Once in a while, you buy a book just for its title. And really, who could resist Don't Cry for Me, Hot Pastrami? Authored by Sharon Kahn, this is a send up of rabbi/rabbi's wife/synagogue life published in 2002. She's also the author of others in the series, including Hold the Cream Cheese, Kill the Lox. And they are both subtitled A Ruby, the Rabbi's Wife, Series. I assume they are all as silly and fun as this one -- which is set at sea on a very bargain cruise where everything is, to be blunt, cheap and thus awful. While cruising the seas, there is, of course, a murder, and Ruby (whose rabbi husband is gone before the book opens) finds both danger, romance, and eventually, the murderer. All in all, a romp filled with stock characters who, if one did not detect the gleam of love in the author's eye (well, at least her prose) you'd think was politically incorrect in the extreme. One might even call the book campy. Instead, the books are, one presumes, rooted in the 31 years Kahn spent as a rabbi's wife, according to her bio.
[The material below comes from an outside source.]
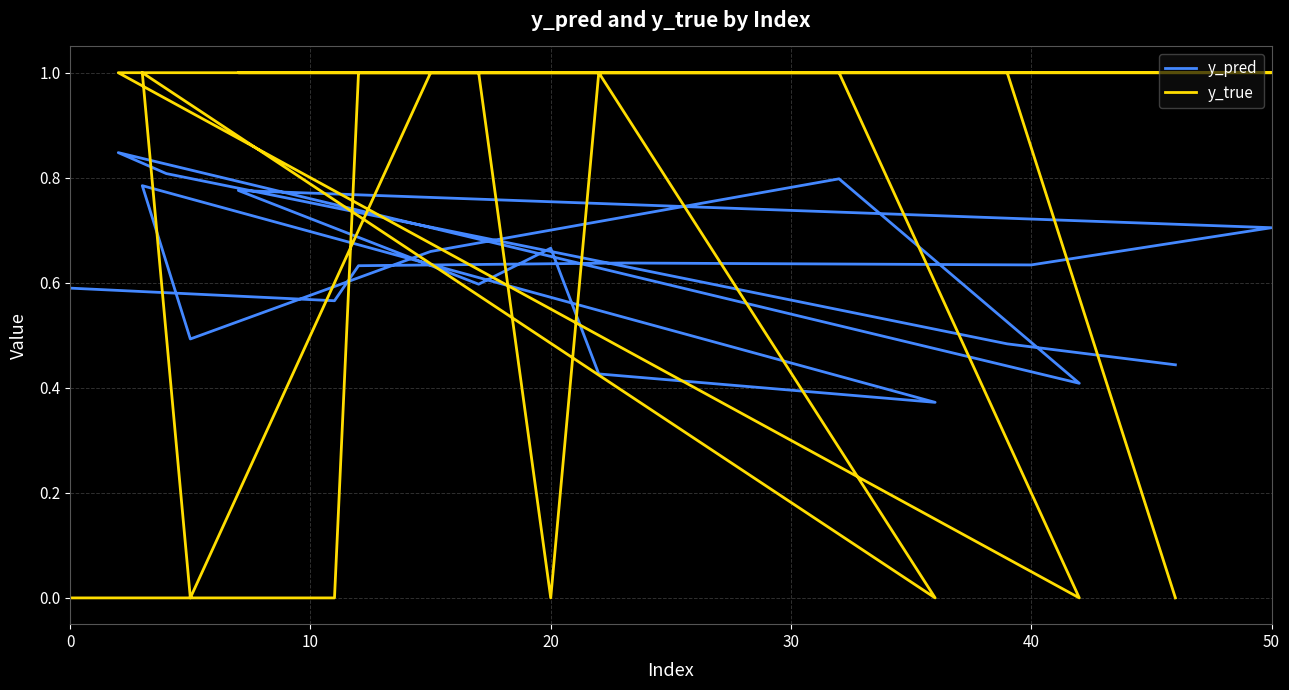

Which series has the widest spread of values?

y_true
The food in this book is uniformly awful. The titular pastramis are part of a raffle and obtained on the cheap by one of the Temple's big wigs. (In the end, they turn out to be exactly that.) And, the cruise on which the Temple group goes -- with Ruby along as a reluctant "winner" (yes a set up) of a raffle for cruise tickets -- is characterized by foods died in rainbow colors, inedible and unidentifiable dishes, and running out of edible items like corn flakes. The drinks are weak as well. (All in all this cruise sounds like a hotel I was in in San Diego not that long ago.)
Despite the food, and the notion that the rabbi (the whole point of the cruise is apparently to set him up with Ruby on the one hand, and on the other, to help boost his poor ratings in the group) actually swipes all the information from a murdered professor, one does learn a bit about conversos in the book, including their presence in the Caribbean. Who knew? Apparently loads of people. See this January 2010 conference. Not to mention the book reviewed here on Jewish pirates of the Caribbean. Or this historical overview. One also learns a bit about synagogues in the Caribbean; for pictures, try here. And, for conversos and food, try here (for Tex-Mex and Judaism) or here for the many ways the Inquisition depended on foodways to track Jews.
Meanwhile, on a substantially less serious note, I shall try to find Out of the Frying Pan, Into the Choir next -- in which the Temple Rita group makes a trip to Banff and Lake Louise. How fun.